周宴京下一秒也抓住了他,他的手臂稳如磐石,一把扣住了沈万山的肩膀,将他从悬崖边拖了上来。
周围的士兵迅速围拢,解开绳索,取出堵在沈万山口中的破布。
“爸!”
沈黎雾的声音几乎哽咽,
“没事了,爸,没事了……”
沈黎雾低声安慰着,眼泪终于不受控制地滚落下来。
她紧紧地抱住父亲,感受到他胸膛微微起伏的气息,这才稍稍放下心来。
周宴京站在一旁,没有打扰他们父女重聚的时刻,但他的目光始终警惕地扫视着四周,确保不再有任何潜在的危险。
沈万山的手掌轻轻拍打着沈黎雾的后背,声音沙哑却温柔,“雾雾,爸爸没事,别哭了。”
沈黎雾抬起头,泪眼婆娑地看着父亲,她的手指轻轻擦拭掉沈万山脸上的污渍,内心的愧疚与感激交织成一片复杂的情感。
“对不起,爸。”
她的声音中满是自责。
沈万山微微一笑,尽管面色苍白,但眼神依旧慈爱,“傻丫头,是爸爸没有考虑到你的感受一味的给你做决定,但是,爸爸的肩膀一直都留给你踩。”

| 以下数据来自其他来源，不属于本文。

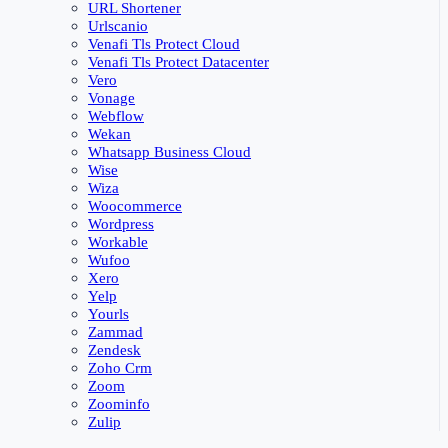
URL Shortener
Urlscanio
Venafi Tls Protect Cloud
Venafi Tls Protect Datacenter
Vero
Vonage
Webflow
Wekan
Whatsapp Business Cloud
Wise
Wiza
Woocommerce
Wordpress
Workable
Wufoo
Xero
Yelp
Yourls
Zammad
Zendesk
Zoho Crm
Zoom
Zoominfo
Zulip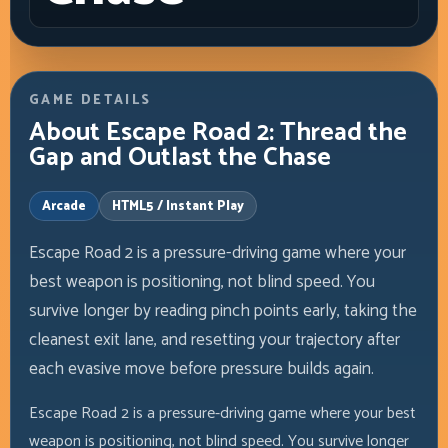
GAME DETAILS
About Escape Road 2: Thread the
Gap and Outlast the Chase
Arcade
HTML5 / Instant Play
Escape Road 2 is a pressure-driving game where your
best weapon is positioning, not blind speed. You
survive longer by reading pinch points early, taking the
cleanest exit lane, and resetting your trajectory after
each evasive move before pressure builds again.
Escape Road 2 is a pressure-driving game where your best
weapon is positioning, not blind speed. You survive longer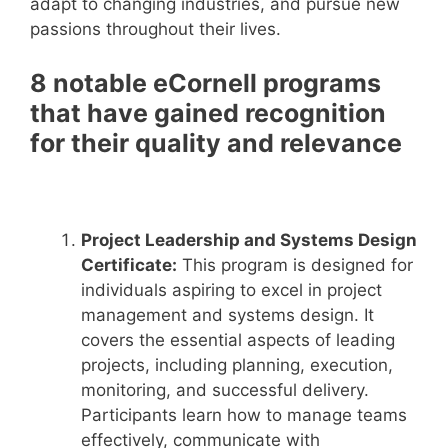
adapt to changing industries, and pursue new
passions throughout their lives.
8 notable eCornell programs
that have gained recognition
for their quality and relevance
Project Leadership and Systems Design
Certificate:
This program is designed for
individuals aspiring to excel in project
management and systems design. It
covers the essential aspects of leading
projects, including planning, execution,
monitoring, and successful delivery.
Participants learn how to manage teams
effectively, communicate with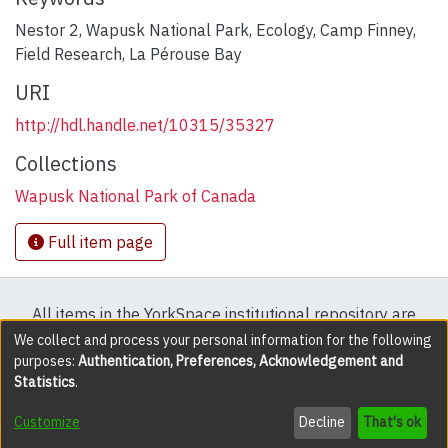
Nestor 2
,
Wapusk National Park
,
Ecology
,
Camp Finney
,
Field Research
,
La Pérouse Bay
URI
http://hdl.handle.net/10315/35327
Collections
Wapusk National Park of Canada
Full item page
All items in the YorkSpace institutional repository are
protected by copyright, with all rights reserved except
We collect and process your personal information for the following
purposes:
Authentication, Preferences, Acknowledgement and
where explicitly noted.
Statistics
.
DSpace software
copyright © 2002-2026
LYRASIS
Customize
Decline
That's ok
Cookie settings
Accessibility settings
Send Feedback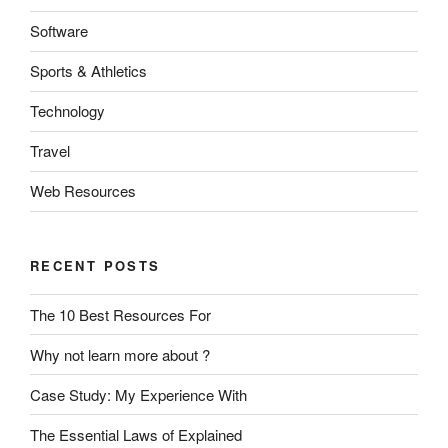
Software
Sports & Athletics
Technology
Travel
Web Resources
RECENT POSTS
The 10 Best Resources For
Why not learn more about ?
Case Study: My Experience With
The Essential Laws of Explained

沈黎雾的泪水还未干涸,心头却像是被什么东西狠狠击中,酸涩得几乎无法呼吸。
她从未想过,父亲的爱竟然如此深沉,甚至愿意为她背负所有的苦难。
“爸……”
她的声音哽在喉咙里,再也说不出更多的话,只能紧紧抱住他,像是要把这些年的遗憾和疏离全都弥补回来。
周宴京站在一旁,目光沉静而温暖。
他看着这对父女相拥的场景,心中那股隐隐的紧张感终于消散了大半。
他走上前,轻轻拍了拍沈黎雾的肩膀,“雾雾,先让爸休息一下吧,他需要处理伤口。”
还有她,刚才扑过去不知道有没有伤到孩子。
沈黎雾这才如梦初醒,赶紧松开了父亲,急切地说道:“对,对,爸,我们先去医院。”
沈万山的脖子需要包扎,但她没带药箱得赶紧去医院。
……
处理好沈万山的伤,父女俩在一起谈心,
“你刚出生那会就那么小一个,我抱在怀里一点份量都没有,我小心翼翼的捧着你,捧着捧着你就长大了。
你妈去世那会,我心里难受,总觉得亏欠她太多。
你是她留给我的唯一念想,所以我拼命地想保护好你,哪怕有时候方法不对,我也不想让你受到任何伤害。
有时候我在想,是不是我有了更大的权利我就有更大的能耐护着你,我在想,如果我有钱有权是不是就能让你妈不那么早去世,所以我努力的往上爬,可我越努力就发现我们父女俩的关系越僵,我时常在想我是不是做错了。”
沈黎雾的手轻轻覆在父亲的手背上,指尖微微颤抖。
她的目光落在父亲的脸庞上,他什么时候长了那么多皱纹,她也不知道。
喉间像是被什么哽住了一般,久久说不出一句话。
病房里的空气安静得仿佛凝固,只剩下墙上的挂钟在滴答作响。
“爸……”
她的声音轻得像是一片羽毛,飘散在空气中,“我错了。”
沈黎雾的眼中蓄满了泪水,喉咙像是被棉花堵住,每一个字都艰难地从唇齿间挤出。